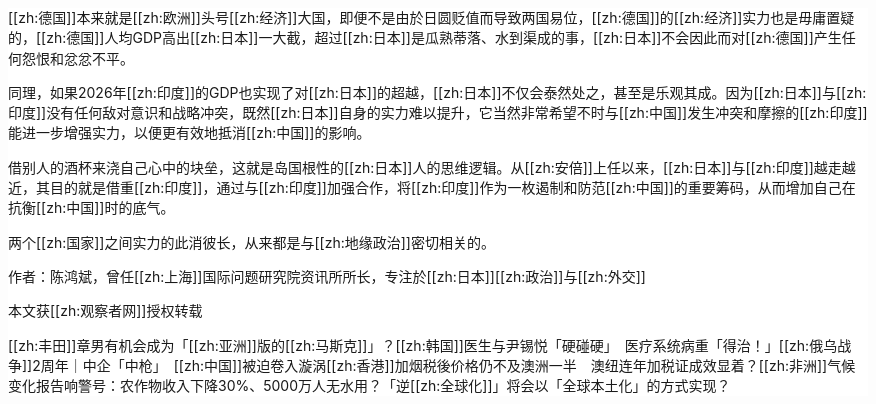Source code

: [[zh:德国]]本来就是[[zh:欧洲]]头号[[zh:经济]]大国，即便不是由於日圆贬值而导致两国易位，[[zh:德国]]的[[zh:经济]]实力也是毋庸置疑的，[[zh:德国]]人均GDP高出[[zh:日本]]一大截，超过[[zh:日本]]是瓜熟蒂落、水到渠成的事，[[zh:日本]]不会因此而对[[zh:德国]]产生任何怨恨和忿忿不平。

同理，如果2026年[[zh:印度]]的GDP也实现了对[[zh:日本]]的超越，[[zh:日本]]不仅会泰然处之，甚至是乐观其成。因为[[zh:日本]]与[[zh:印度]]没有任何敌对意识和战略冲突，既然[[zh:日本]]自身的实力难以提升，它当然非常希望不时与[[zh:中国]]发生冲突和摩擦的[[zh:印度]]能进一步增强实力，以便更有效地抵消[[zh:中国]]的影响。

借别人的酒杯来浇自己心中的块垒，这就是岛国根性的[[zh:日本]]人的思维逻辑。从[[zh:安倍]]上任以来，[[zh:日本]]与[[zh:印度]]越走越近，其目的就是借重[[zh:印度]]，通过与[[zh:印度]]加强合作，将[[zh:印度]]作为一枚遏制和防范[[zh:中国]]的重要筹码，从而增加自己在抗衡[[zh:中国]]时的底气。

两个[[zh:国家]]之间实力的此消彼长，从来都是与[[zh:地缘政治]]密切相关的。

作者：陈鸿斌，曾任[[zh:上海]]国际问题研究院资讯所所长，专注於[[zh:日本]][[zh:政治]]与[[zh:外交]]

本文获[[zh:观察者网]]授权转载

[[zh:丰田]]章男有机会成为「[[zh:亚洲]]版的[[zh:马斯克]]」？[[zh:韩国]]医生与尹锡悦「硬碰硬」　医疗系统病重「得治！」[[zh:俄乌战争]]2周年｜中企「中枪」　[[zh:中国]]被迫卷入漩涡[[zh:香港]]加烟税後价格仍不及澳洲一半　澳纽连年加税证成效显着？[[zh:非洲]]气候变化报告响警号：农作物收入下降30%、5000万人无水用？「逆[[zh:全球化]]」将会以「全球本土化」的方式实现？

What is needed ->
Write out the whole listing again, exactly, with no pictures.

Final answer ->
Source code

: [[zh:德国]]本来就是[[zh:欧洲]]头号[[zh:经济]]大国，即便不是由於日圆贬值而导致两国易位，[[zh:德国]]的[[zh:经济]]实力也是毋庸置疑的，[[zh:德国]]人均GDP高出[[zh:日本]]一大截，超过[[zh:日本]]是瓜熟蒂落、水到渠成的事，[[zh:日本]]不会因此而对[[zh:德国]]产生任何怨恨和忿忿不平。

同理，如果2026年[[zh:印度]]的GDP也实现了对[[zh:日本]]的超越，[[zh:日本]]不仅会泰然处之，甚至是乐观其成。因为[[zh:日本]]与[[zh:印度]]没有任何敌对意识和战略冲突，既然[[zh:日本]]自身的实力难以提升，它当然非常希望不时与[[zh:中国]]发生冲突和摩擦的[[zh:印度]]能进一步增强实力，以便更有效地抵消[[zh:中国]]的影响。

借别人的酒杯来浇自己心中的块垒，这就是岛国根性的[[zh:日本]]人的思维逻辑。从[[zh:安倍]]上任以来，[[zh:日本]]与[[zh:印度]]越走越近，其目的就是借重[[zh:印度]]，通过与[[zh:印度]]加强合作，将[[zh:印度]]作为一枚遏制和防范[[zh:中国]]的重要筹码，从而增加自己在抗衡[[zh:中国]]时的底气。

两个[[zh:国家]]之间实力的此消彼长，从来都是与[[zh:地缘政治]]密切相关的。

作者：陈鸿斌，曾任[[zh:上海]]国际问题研究院资讯所所长，专注於[[zh:日本]][[zh:政治]]与[[zh:外交]]

本文获[[zh:观察者网]]授权转载

[[zh:丰田]]章男有机会成为「[[zh:亚洲]]版的[[zh:马斯克]]」？[[zh:韩国]]医生与尹锡悦「硬碰硬」　医疗系统病重「得治！」[[zh:俄乌战争]]2周年｜中企「中枪」　[[zh:中国]]被迫卷入漩涡[[zh:香港]]加烟税後价格仍不及澳洲一半　澳纽连年加税证成效显着？[[zh:非洲]]气候变化报告响警号：农作物收入下降30%、5000万人无水用？「逆[[zh:全球化]]」将会以「全球本土化」的方式实现？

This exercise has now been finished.